**Task to complete:**
Reproduce the line that holds "606 579 0.24" together with all the lines after it up to the end of the entries.

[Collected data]
====================

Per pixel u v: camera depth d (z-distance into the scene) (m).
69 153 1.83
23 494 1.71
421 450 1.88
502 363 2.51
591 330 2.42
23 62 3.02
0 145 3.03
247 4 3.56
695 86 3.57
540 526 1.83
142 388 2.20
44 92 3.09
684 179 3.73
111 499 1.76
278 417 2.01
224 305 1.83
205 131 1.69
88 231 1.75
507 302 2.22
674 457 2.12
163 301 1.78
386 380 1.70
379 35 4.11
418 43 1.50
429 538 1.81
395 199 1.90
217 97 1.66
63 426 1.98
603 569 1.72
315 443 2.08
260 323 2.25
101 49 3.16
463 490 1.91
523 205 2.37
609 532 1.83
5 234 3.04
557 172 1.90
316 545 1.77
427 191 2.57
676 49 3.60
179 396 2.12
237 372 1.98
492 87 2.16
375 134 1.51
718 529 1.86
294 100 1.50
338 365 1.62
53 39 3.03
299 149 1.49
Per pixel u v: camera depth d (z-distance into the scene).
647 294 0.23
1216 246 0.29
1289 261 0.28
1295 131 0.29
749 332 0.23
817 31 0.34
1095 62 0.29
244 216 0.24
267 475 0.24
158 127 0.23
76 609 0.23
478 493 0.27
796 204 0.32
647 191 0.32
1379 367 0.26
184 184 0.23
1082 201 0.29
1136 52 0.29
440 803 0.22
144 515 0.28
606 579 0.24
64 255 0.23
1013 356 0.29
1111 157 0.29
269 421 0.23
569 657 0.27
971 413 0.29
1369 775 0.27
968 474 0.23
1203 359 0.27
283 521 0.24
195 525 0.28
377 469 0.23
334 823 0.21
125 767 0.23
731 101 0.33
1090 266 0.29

====================

**Your response:**
606 579 0.24
64 255 0.23
1013 356 0.29
1111 157 0.29
269 421 0.23
569 657 0.27
971 413 0.29
1369 775 0.27
968 474 0.23
1203 359 0.27
283 521 0.24
195 525 0.28
377 469 0.23
334 823 0.21
125 767 0.23
731 101 0.33
1090 266 0.29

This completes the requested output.